Study on phase structure and properties of the toughened blends of polypropylene–polybutylene terephthalate (PP/PBT)

Abstract

The impact of styrene–butadiene–styrene (SBS) and maleated styrene–ethylene–butylene–styrene (SEBS-g-MA) weight ratios was studied on the microstructure and ultimate performance of PP/PBT/(SBS + SEBS-g-MA) (70/15/15) blends. Morphological observations revealed a gradual change in the dispersions state of modifier domains from isolated phases to stack formation and then to encapsulation morphology as the SEBS-g-MA proportion was steadily increased. This was accompanied by improved blend homogeneity and finer dispersion of PBT domains (a drop in particle size from ~ 3 μm to ~ 0.3 μm) with increase of SEBS-g-MA concentration in the rubbery fraction of the blend. The alteration of morphology was manifested in macroscopic mechanical properties of the blends.
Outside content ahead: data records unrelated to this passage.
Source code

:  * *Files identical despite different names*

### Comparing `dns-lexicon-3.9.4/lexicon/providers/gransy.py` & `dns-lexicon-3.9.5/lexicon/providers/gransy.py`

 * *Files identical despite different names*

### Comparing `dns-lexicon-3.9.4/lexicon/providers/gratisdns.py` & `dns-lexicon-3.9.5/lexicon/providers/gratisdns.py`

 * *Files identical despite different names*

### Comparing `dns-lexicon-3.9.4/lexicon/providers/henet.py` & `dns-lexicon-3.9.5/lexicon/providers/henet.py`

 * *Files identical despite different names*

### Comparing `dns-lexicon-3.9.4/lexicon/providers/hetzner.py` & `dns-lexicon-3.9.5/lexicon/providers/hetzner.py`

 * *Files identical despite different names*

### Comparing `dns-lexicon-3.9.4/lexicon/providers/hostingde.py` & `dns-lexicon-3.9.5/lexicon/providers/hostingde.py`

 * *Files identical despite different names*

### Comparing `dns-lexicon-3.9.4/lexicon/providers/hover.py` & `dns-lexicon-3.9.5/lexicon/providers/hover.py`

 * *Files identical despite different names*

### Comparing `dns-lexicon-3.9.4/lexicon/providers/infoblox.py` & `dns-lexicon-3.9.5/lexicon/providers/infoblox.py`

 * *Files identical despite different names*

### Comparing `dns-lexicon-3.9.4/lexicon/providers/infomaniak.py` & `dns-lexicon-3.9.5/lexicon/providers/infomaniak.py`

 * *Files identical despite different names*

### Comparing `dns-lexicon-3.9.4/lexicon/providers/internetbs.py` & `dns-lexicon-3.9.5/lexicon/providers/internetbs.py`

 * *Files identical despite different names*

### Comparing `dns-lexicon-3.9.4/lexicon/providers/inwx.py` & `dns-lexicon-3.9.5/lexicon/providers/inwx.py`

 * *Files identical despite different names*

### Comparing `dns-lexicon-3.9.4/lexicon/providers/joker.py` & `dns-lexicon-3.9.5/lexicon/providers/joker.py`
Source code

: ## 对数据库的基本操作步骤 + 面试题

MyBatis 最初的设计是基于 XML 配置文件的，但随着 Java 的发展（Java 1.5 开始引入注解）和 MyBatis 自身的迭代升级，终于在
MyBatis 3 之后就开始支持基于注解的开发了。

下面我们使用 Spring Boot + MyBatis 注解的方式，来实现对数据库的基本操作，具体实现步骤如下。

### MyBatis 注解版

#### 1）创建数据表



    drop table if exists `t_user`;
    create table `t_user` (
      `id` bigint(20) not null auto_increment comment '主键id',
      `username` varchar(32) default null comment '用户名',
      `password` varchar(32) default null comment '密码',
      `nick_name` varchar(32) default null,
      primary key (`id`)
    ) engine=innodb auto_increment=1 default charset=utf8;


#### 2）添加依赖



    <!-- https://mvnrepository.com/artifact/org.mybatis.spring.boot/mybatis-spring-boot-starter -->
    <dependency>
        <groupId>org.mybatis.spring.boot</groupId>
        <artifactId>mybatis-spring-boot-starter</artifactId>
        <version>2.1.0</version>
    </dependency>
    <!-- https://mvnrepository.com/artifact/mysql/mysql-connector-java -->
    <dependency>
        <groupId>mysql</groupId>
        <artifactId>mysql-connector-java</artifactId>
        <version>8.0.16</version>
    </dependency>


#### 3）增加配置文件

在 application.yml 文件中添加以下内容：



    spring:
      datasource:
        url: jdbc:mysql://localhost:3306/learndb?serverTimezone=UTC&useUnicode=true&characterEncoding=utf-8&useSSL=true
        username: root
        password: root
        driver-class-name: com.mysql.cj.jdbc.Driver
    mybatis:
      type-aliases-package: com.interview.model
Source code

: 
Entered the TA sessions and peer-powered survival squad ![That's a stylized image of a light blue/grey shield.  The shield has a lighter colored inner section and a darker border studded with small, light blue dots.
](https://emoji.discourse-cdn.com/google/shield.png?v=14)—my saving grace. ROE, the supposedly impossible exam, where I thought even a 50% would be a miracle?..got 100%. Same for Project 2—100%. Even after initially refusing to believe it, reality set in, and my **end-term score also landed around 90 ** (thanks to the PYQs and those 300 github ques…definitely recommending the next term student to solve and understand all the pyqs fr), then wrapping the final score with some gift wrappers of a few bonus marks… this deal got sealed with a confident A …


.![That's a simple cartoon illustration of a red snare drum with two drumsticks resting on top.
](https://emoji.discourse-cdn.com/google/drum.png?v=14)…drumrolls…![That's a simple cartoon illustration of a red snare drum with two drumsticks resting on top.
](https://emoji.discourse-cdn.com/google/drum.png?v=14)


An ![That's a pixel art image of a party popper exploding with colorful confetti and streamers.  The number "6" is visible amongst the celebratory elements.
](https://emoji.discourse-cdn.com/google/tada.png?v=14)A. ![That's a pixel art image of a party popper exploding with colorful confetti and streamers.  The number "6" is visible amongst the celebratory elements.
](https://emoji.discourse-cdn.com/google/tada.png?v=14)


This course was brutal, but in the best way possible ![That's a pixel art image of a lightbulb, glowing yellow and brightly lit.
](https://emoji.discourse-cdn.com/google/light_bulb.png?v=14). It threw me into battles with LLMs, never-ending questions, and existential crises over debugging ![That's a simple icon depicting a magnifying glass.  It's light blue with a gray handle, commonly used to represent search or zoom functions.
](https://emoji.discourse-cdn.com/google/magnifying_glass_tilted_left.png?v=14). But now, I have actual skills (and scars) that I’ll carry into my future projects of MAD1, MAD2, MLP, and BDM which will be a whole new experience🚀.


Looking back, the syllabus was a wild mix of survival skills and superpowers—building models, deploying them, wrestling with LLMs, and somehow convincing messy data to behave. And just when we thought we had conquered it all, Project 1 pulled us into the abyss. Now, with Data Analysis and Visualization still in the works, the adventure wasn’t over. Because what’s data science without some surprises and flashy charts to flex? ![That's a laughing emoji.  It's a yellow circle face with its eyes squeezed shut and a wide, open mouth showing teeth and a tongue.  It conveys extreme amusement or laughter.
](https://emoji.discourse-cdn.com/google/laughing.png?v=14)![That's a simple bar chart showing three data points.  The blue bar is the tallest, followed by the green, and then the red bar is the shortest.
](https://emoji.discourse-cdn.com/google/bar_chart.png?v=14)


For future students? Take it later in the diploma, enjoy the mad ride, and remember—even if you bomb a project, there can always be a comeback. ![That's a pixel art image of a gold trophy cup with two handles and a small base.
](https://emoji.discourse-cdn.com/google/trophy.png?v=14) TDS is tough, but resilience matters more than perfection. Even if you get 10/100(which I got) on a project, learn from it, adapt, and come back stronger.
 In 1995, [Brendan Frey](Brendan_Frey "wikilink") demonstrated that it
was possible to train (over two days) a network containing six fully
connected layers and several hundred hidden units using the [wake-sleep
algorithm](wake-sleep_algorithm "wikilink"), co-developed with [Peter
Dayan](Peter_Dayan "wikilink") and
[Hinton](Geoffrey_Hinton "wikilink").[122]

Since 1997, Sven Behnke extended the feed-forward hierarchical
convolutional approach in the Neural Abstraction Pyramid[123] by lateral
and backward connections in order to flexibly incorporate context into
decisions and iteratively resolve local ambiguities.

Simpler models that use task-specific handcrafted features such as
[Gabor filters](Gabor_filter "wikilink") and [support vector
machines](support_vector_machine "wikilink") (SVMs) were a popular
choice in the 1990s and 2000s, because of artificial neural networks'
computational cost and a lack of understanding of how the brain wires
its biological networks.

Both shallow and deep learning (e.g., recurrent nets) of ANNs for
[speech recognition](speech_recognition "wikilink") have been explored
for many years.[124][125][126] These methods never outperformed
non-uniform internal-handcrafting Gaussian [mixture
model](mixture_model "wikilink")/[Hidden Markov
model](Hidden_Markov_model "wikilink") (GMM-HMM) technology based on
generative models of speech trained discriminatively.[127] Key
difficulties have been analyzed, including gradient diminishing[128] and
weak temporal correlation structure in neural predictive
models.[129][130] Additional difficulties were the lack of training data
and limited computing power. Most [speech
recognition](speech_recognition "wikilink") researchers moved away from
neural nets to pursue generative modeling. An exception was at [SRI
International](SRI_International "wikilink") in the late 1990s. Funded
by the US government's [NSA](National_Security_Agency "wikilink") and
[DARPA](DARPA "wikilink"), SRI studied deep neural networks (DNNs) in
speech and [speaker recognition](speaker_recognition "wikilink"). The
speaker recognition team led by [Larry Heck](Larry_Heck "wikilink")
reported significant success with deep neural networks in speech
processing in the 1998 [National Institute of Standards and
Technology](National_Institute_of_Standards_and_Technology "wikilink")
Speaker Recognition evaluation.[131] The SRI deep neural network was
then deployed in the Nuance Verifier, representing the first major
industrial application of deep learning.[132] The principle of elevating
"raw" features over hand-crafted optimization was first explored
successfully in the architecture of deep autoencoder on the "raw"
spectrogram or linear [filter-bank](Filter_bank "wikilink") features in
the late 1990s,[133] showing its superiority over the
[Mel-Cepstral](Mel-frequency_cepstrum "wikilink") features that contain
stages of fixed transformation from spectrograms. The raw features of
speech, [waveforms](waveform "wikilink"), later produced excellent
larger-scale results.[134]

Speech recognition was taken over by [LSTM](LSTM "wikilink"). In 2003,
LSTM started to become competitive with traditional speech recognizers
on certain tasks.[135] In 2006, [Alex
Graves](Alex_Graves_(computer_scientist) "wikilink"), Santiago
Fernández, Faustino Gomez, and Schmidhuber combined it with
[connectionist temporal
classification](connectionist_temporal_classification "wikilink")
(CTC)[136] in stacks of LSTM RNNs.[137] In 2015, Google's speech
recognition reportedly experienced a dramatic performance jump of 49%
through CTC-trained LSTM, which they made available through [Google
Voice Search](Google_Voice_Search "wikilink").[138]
Young’s modulus declined (~ 20%) whereas yield stress (~ 17%), tensile strength (~ 16%), and tensile ductility (~ 210%) were steadily enhanced with increase of SEBS-g-MA concentration in the rubbery fraction of the blend. The notched Izod impact strength also monotonically rose (~ 150%) as SBS:SEBS-g-MA weight ratio was reduced. The improvement of mechanical properties of the blends was attributed to improved blend compatibility and interfacial adhesion followed by more homogeneous mixing state between blend components upon progressive replacement of SBS component with SEBS-g-MA phase. The crystalline- and phase structure of the blends were studied by DCS and DMTA analyses, respectively and correlated with the blend composition and morphology. The impact-fractured surface of the toughened blends was examined and the deformation mechanisms were clarified. Increased resistance against particle debonding along with the development of microvoids induced by rubber phase was responsible for the enhanced impact fracture energy of these blends. Graphic abstract: [Figure not available: see fulltext.] © 2021, Iran Polymer and Petrochemical Institute.